Apparently FLAC compresses the ImageNet data better than PNG, gzip and LZMA when offered in chunks of 2048 byte? That seems very unlikely? I'd say the results of LZMA, gzip, PNG and FLAC are suspiciously similar when considering that they work with completely different methods. Sure, PNG is more or less a general purpose filter with a specific context-aware filter, but how would you even feed non-image data to a PNG compressor? That context-aware filter depends on height and width of the image, which is not applicable for non-image data.

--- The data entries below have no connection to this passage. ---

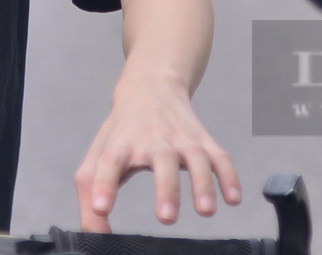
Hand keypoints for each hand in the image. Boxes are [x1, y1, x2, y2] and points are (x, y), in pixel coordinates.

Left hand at [75, 67, 240, 231]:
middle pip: (161, 159)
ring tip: (205, 210)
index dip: (103, 185)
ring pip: (195, 157)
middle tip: (166, 217)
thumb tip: (94, 235)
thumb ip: (88, 194)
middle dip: (166, 189)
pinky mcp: (203, 140)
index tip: (101, 208)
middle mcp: (152, 138)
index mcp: (121, 142)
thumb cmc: (122, 130)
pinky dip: (229, 176)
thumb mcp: (97, 153)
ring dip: (202, 183)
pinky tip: (233, 198)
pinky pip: (220, 157)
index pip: (109, 162)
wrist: (151, 87)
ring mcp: (181, 138)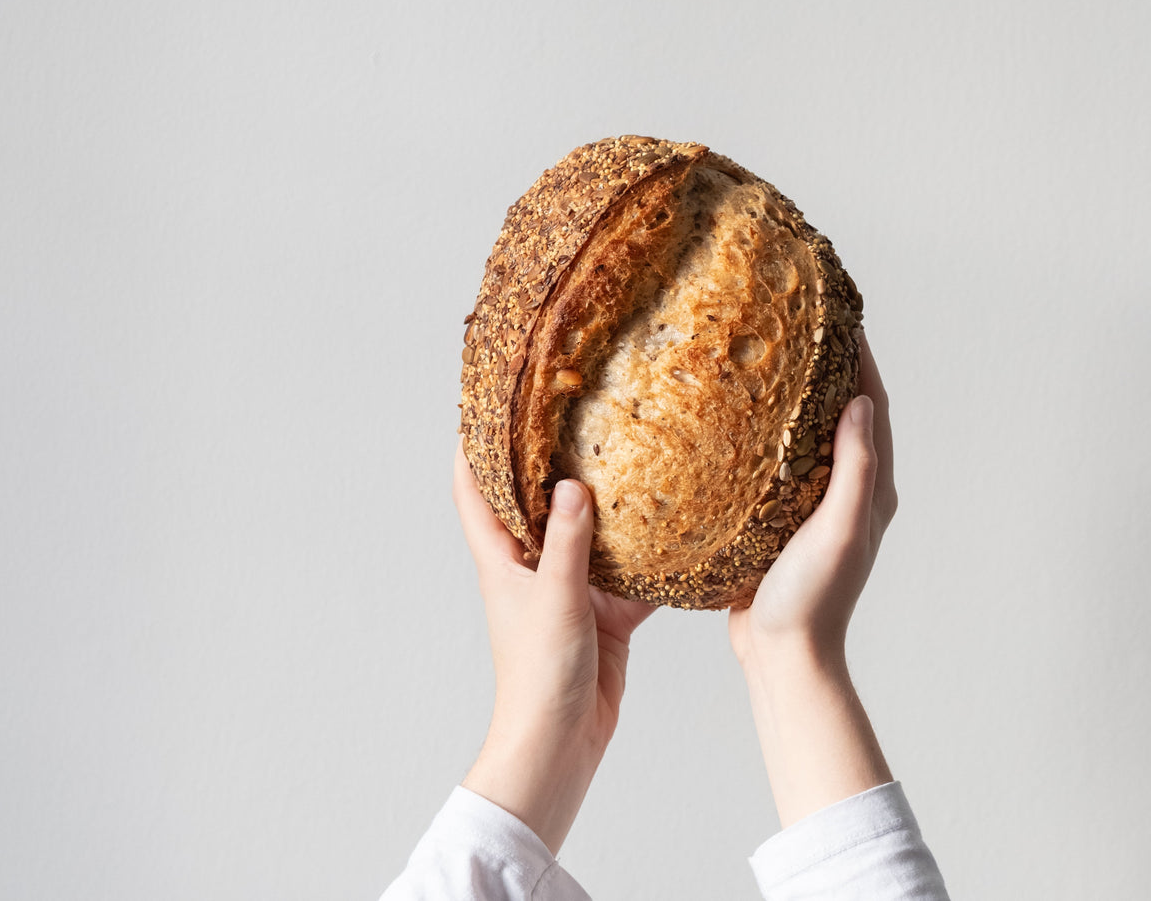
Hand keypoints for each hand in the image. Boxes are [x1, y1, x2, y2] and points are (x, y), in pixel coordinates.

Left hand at [454, 441, 655, 853]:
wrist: (560, 744)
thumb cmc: (538, 678)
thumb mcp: (555, 598)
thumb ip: (566, 541)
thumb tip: (572, 485)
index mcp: (502, 561)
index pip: (474, 492)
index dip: (473, 448)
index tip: (484, 407)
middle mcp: (532, 570)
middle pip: (535, 505)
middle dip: (553, 466)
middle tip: (578, 419)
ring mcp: (569, 592)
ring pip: (590, 538)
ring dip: (610, 510)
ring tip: (636, 462)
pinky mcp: (604, 617)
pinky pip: (629, 577)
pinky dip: (650, 560)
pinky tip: (677, 533)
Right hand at [729, 335, 897, 670]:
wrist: (783, 657)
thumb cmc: (812, 599)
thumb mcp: (839, 529)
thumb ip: (856, 469)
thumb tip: (861, 402)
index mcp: (872, 490)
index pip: (872, 406)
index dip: (860, 356)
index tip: (840, 311)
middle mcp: (850, 493)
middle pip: (844, 412)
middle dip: (828, 365)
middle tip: (797, 321)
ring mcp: (815, 506)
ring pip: (808, 435)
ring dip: (794, 396)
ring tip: (765, 356)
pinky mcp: (782, 520)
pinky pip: (777, 462)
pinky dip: (764, 432)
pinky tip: (734, 418)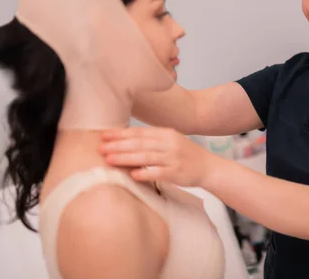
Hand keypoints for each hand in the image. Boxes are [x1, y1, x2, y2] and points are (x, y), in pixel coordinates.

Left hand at [99, 127, 217, 187]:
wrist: (208, 167)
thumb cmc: (185, 154)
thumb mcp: (170, 141)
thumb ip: (151, 140)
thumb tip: (123, 140)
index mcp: (166, 133)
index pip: (139, 132)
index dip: (120, 133)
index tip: (103, 135)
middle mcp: (169, 144)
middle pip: (140, 143)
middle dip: (118, 145)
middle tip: (100, 147)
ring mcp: (173, 158)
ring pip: (146, 157)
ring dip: (126, 158)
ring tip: (109, 159)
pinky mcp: (177, 173)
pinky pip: (158, 173)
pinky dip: (145, 173)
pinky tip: (132, 175)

Also, I don't really understand the 'chunking' with the audio data. It seems to me they have chopped up the data in chunks of 2048 bytes and concatenated them. If the data is 16 bit per sample, that means only 1024 samples for each chunk, which really isn't representative for any kind of audio. Similar for pictures:
We extract contiguous patches of size 32 × 64 from all images, flatten them, convert them to grayscale (so that each byte represents exactly one pixel) to obtain samples of 2048 bytes. We then concatenate 488 821 of these patches, following the original dataset order, to create a dataset of 1 GB.This doesn't seem in any way representative of any real-world use case? Image and audio data don't fit 1 byte per sample most of the time, so the data seems 'crafted' to me.
Finally, I don't understand where the 107% figure comes from for FLAC when compressing noise. It does much better than that. When I compress noise as an 8bps single channel stream with a blocksize of 2048 (as suggested in the paper) I get only 0.5% overhead, not 7%.